Turn the lines below into a numbered list, taking everything from the line containing "Between Aggravated Battery" down to the last line. Skip blank lines and leave the pictures out.

*** Material to process

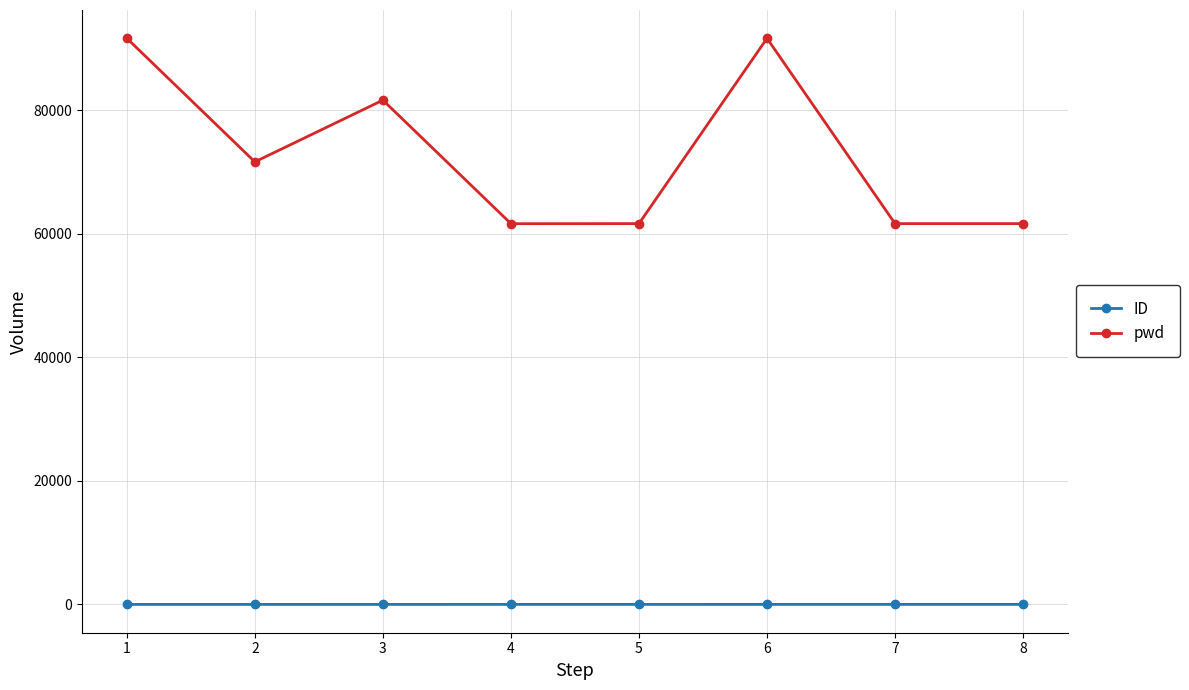

The value of pwd at 6 is 156392. True or false?

False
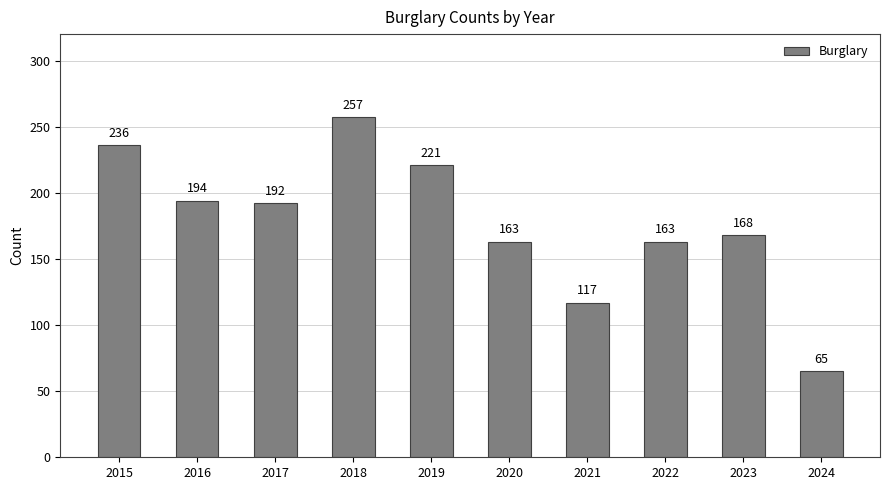

Is it true that the value at 2024 is 65?

True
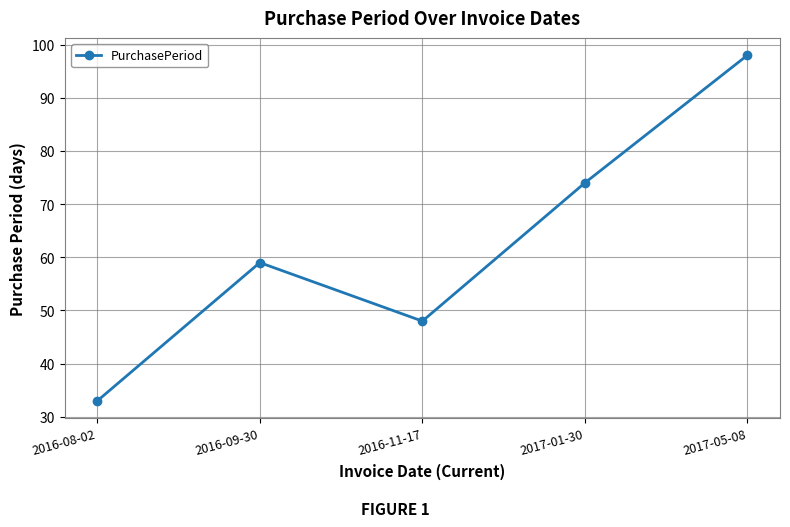

What is the value of the 2nd point from the left?

59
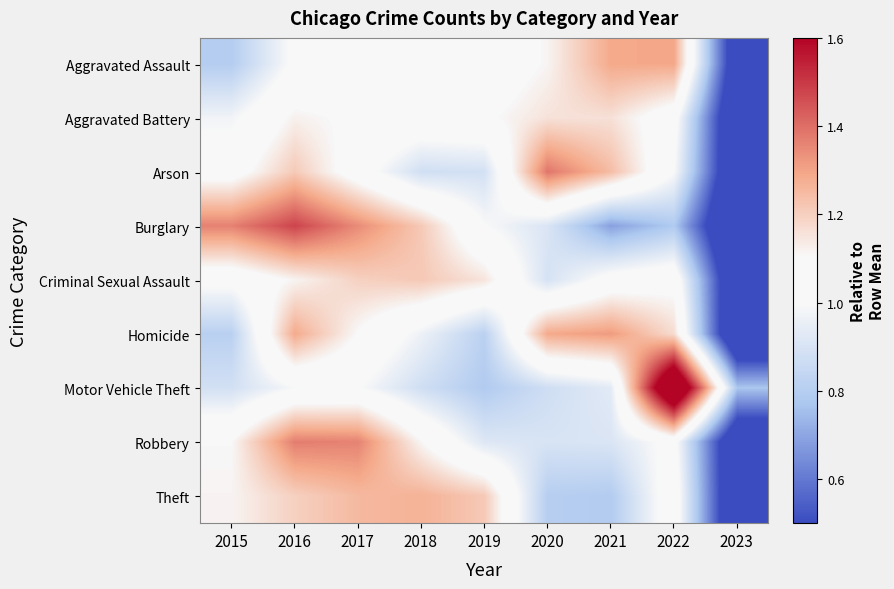

Which category has the highest value across all series?

2022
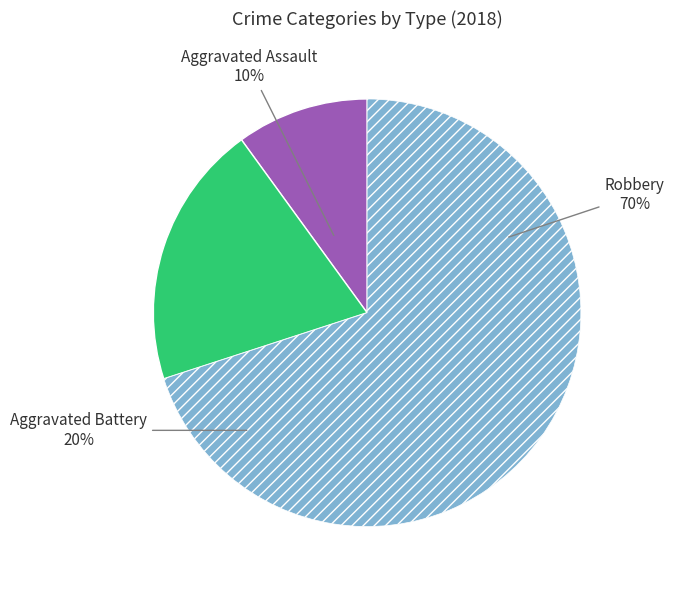

Between Aggravated Battery and Robbery, which is larger?

Robbery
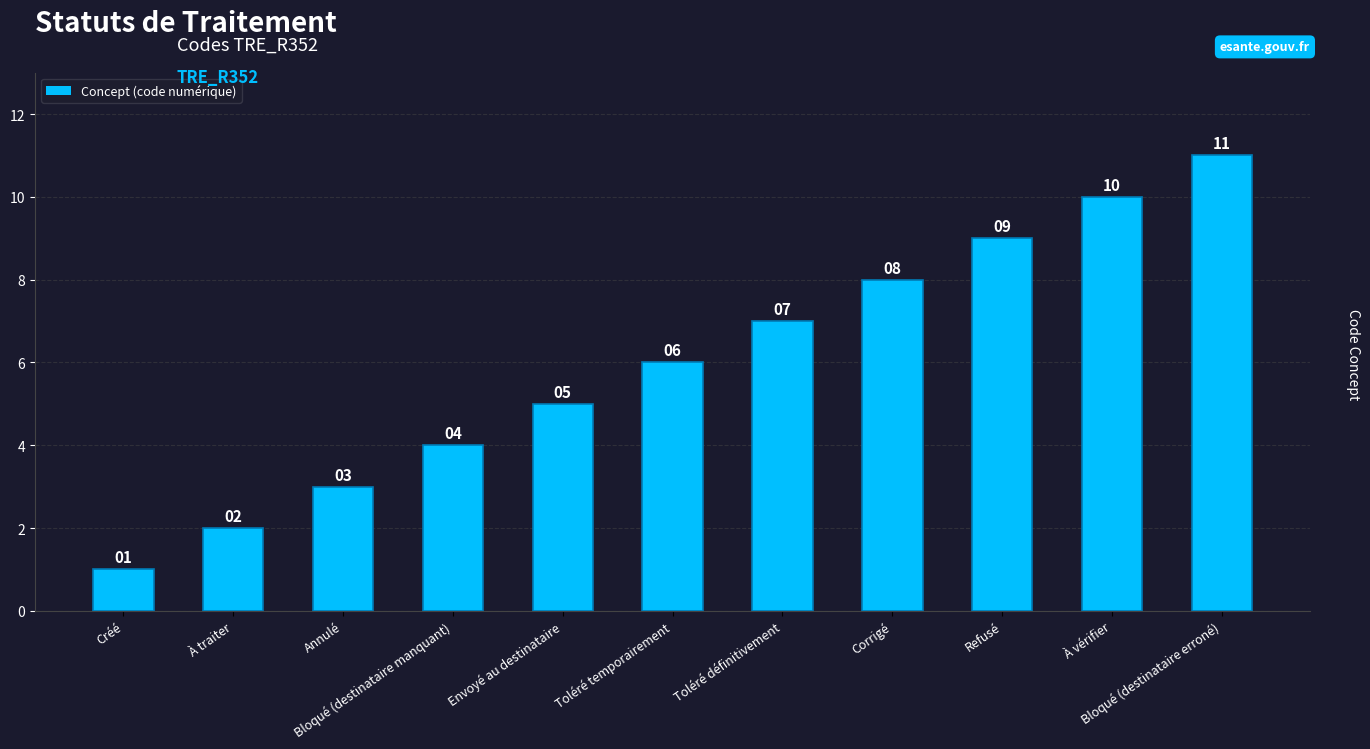

What is the difference between the values at Bloqué (destinataire erroné) and Annulé?

8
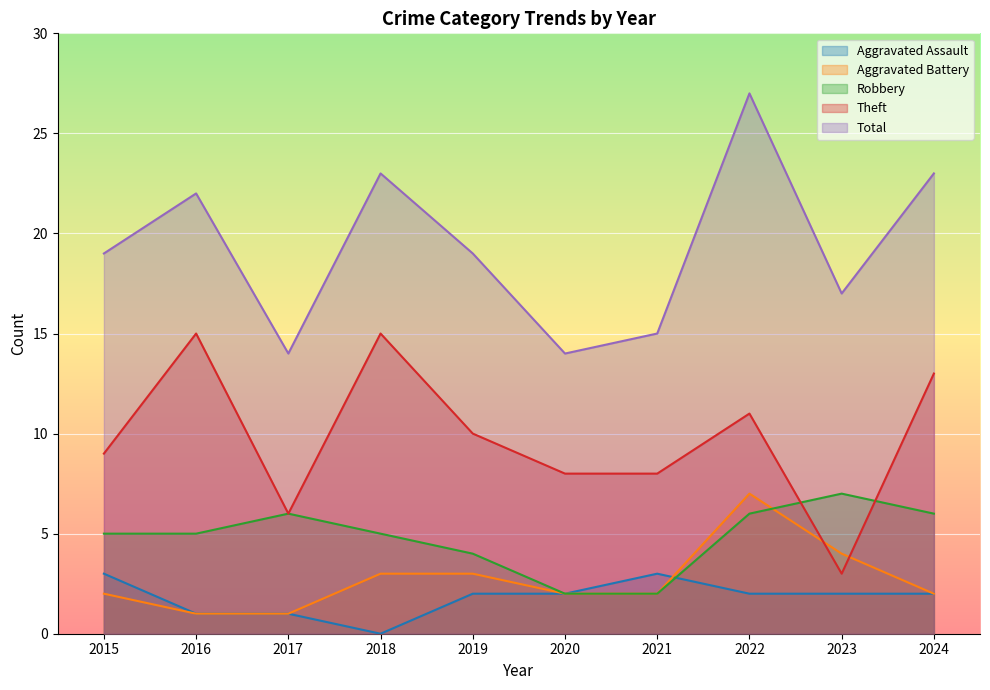

What is the spread (max minus min) of values at 2021?

13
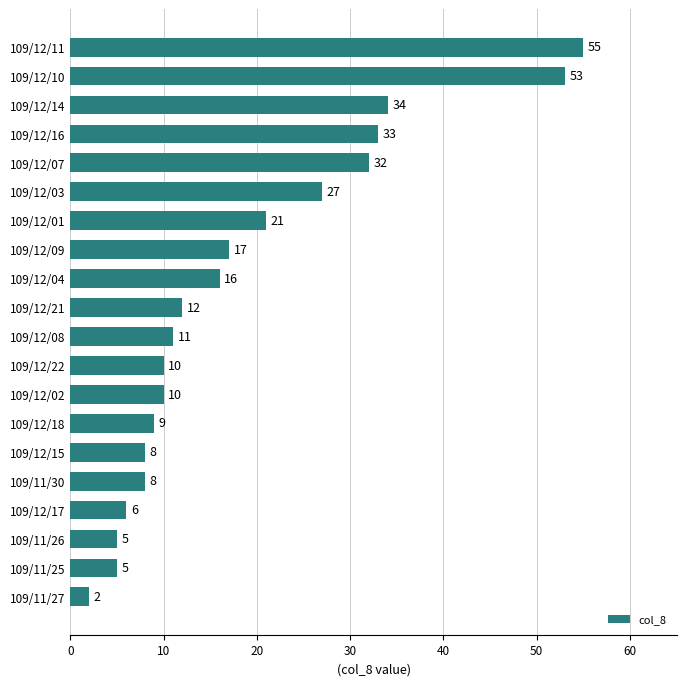

What is the difference between the maximum and minimum values?

53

******

Answer -
1. Between Aggravated Battery and Robbery, which is larger?
2. Robbery
3. What is the difference between the values at Bloqué (destinataire erroné) and Annulé?
4. 8
5. What is the spread (max minus min) of values at 2021?
6. 13
7. What is the difference between the maximum and minimum values?
8. 53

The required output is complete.